◆ **TASK BRIEF**
From the entries that follow, copy exactly the lines beginning at the line holding "This section: solid" and continuing through the line holding "Recorded diagnosis: Myofibroblastic".

◆ **RECORDS PROVIDED**
_____

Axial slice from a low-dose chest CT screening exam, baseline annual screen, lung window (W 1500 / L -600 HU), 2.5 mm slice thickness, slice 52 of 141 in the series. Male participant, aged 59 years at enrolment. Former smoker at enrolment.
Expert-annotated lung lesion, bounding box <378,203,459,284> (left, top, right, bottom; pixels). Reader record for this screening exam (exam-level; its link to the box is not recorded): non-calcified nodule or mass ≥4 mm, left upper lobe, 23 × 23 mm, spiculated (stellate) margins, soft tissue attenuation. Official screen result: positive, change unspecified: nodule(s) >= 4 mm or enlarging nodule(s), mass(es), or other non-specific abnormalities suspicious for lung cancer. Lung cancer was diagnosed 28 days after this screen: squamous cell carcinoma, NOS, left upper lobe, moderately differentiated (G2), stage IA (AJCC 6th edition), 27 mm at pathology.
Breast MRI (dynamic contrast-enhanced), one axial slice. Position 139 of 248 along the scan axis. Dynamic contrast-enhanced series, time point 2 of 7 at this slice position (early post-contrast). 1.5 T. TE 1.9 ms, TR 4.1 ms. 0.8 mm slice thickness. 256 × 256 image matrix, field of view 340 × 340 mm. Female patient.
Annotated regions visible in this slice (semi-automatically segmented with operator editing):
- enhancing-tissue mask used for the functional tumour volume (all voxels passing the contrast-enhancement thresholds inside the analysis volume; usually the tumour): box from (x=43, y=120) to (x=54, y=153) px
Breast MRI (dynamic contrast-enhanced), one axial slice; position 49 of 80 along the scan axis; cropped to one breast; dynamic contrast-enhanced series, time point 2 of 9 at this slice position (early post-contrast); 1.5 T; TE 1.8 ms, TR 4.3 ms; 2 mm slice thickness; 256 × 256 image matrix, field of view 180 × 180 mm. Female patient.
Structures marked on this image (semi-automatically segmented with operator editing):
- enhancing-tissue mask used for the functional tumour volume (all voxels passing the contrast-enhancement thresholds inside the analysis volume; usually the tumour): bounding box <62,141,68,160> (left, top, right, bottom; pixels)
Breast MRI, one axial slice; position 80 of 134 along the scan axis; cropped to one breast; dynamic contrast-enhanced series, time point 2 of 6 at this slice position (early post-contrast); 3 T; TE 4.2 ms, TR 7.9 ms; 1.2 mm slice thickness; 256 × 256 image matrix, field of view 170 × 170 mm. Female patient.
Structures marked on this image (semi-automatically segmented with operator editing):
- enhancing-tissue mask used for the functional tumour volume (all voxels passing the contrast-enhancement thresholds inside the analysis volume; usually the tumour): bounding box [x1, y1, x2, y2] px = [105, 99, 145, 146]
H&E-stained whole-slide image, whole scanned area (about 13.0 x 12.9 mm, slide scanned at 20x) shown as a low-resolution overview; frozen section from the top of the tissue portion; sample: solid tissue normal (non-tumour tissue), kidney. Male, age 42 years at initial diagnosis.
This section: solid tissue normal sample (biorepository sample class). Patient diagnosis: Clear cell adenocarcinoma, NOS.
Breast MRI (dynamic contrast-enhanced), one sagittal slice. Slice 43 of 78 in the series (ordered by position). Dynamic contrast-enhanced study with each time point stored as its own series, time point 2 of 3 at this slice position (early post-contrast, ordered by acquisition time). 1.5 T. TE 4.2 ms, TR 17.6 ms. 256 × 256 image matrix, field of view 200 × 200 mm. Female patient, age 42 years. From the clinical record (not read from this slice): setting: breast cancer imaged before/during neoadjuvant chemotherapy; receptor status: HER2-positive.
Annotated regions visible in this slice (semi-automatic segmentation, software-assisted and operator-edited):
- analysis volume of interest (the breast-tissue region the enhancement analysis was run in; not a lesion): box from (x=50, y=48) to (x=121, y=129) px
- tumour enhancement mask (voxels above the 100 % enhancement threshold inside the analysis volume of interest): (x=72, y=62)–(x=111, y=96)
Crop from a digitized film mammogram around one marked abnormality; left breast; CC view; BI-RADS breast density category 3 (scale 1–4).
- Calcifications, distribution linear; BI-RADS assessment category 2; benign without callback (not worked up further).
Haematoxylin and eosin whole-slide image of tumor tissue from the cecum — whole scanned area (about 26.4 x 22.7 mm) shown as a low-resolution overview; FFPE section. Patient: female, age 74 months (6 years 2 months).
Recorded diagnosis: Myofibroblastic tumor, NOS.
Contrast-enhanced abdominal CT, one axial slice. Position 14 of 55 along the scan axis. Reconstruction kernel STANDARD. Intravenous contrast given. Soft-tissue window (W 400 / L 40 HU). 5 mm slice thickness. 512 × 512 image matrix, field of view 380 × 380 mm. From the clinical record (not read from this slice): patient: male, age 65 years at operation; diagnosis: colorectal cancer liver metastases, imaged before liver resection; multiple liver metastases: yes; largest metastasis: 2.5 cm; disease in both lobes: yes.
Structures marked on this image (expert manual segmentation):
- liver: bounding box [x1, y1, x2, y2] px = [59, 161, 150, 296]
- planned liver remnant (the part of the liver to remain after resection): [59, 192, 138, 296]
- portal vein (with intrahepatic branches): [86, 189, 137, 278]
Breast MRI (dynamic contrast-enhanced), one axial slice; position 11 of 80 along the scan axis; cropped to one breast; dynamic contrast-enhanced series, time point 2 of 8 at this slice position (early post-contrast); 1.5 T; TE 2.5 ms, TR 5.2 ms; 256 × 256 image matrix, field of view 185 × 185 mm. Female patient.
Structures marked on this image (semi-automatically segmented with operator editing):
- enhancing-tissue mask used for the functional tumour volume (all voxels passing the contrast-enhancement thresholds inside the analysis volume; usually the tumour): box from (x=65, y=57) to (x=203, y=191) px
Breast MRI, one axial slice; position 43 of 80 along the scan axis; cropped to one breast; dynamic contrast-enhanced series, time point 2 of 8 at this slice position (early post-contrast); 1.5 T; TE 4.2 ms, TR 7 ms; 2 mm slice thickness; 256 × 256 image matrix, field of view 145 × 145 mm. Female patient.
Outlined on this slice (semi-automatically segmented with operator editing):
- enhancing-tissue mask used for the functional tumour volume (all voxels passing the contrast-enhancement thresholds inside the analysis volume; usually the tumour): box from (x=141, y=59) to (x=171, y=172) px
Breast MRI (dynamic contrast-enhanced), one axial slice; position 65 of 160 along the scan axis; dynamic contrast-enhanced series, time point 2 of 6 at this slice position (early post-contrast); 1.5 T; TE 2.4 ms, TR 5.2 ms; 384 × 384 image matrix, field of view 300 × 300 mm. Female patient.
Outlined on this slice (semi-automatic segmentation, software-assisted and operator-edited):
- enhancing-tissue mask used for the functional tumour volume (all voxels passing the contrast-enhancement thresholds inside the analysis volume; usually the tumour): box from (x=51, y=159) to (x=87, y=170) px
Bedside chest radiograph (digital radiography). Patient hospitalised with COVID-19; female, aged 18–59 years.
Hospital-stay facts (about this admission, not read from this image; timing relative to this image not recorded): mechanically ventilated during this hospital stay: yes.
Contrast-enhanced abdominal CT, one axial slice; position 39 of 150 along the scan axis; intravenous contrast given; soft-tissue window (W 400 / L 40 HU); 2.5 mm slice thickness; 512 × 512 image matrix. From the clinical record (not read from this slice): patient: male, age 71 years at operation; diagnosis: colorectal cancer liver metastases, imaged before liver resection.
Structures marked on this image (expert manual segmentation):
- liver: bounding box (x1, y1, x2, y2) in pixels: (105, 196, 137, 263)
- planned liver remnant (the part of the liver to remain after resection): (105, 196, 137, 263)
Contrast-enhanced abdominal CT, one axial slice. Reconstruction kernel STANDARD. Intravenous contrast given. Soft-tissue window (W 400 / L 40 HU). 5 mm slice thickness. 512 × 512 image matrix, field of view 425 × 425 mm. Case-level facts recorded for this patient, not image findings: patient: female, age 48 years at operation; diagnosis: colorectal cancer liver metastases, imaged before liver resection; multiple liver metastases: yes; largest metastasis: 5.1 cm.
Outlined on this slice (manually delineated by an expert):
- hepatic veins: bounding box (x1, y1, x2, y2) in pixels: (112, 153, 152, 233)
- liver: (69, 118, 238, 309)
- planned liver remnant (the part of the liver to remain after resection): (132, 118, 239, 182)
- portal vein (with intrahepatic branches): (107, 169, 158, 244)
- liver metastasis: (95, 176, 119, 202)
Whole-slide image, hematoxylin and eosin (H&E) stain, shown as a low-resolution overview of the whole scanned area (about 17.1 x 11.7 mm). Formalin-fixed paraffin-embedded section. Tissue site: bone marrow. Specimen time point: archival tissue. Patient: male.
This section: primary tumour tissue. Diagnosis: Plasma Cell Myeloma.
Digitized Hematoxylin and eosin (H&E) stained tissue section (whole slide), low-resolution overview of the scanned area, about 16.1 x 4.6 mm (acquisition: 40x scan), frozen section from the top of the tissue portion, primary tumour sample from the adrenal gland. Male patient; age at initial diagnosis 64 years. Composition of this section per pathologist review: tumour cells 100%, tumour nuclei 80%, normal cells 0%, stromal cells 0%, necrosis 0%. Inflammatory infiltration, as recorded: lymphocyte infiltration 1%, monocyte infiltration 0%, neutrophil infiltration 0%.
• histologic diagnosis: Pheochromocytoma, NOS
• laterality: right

_____

◆ **WRITTEN REPLY**
This section: solid tissue normal sample (biorepository sample class). Patient diagnosis: Clear cell adenocarcinoma, NOS.
Breast MRI (dynamic contrast-enhanced), one sagittal slice. Slice 43 of 78 in the series (ordered by position). Dynamic contrast-enhanced study with each time point stored as its own series, time point 2 of 3 at this slice position (early post-contrast, ordered by acquisition time). 1.5 T. TE 4.2 ms, TR 17.6 ms. 256 × 256 image matrix, field of view 200 × 200 mm. Female patient, age 42 years. From the clinical record (not read from this slice): setting: breast cancer imaged before/during neoadjuvant chemotherapy; receptor status: HER2-positive.
Annotated regions visible in this slice (semi-automatic segmentation, software-assisted and operator-edited):
- analysis volume of interest (the breast-tissue region the enhancement analysis was run in; not a lesion): box from (x=50, y=48) to (x=121, y=129) px
- tumour enhancement mask (voxels above the 100 % enhancement threshold inside the analysis volume of interest): (x=72, y=62)–(x=111, y=96)
Crop from a digitized film mammogram around one marked abnormality; left breast; CC view; BI-RADS breast density category 3 (scale 1–4).
- Calcifications, distribution linear; BI-RADS assessment category 2; benign without callback (not worked up further).
Haematoxylin and eosin whole-slide image of tumor tissue from the cecum — whole scanned area (about 26.4 x 22.7 mm) shown as a low-resolution overview; FFPE section. Patient: female, age 74 months (6 years 2 months).
Recorded diagnosis: Myofibroblastic tumor, NOS.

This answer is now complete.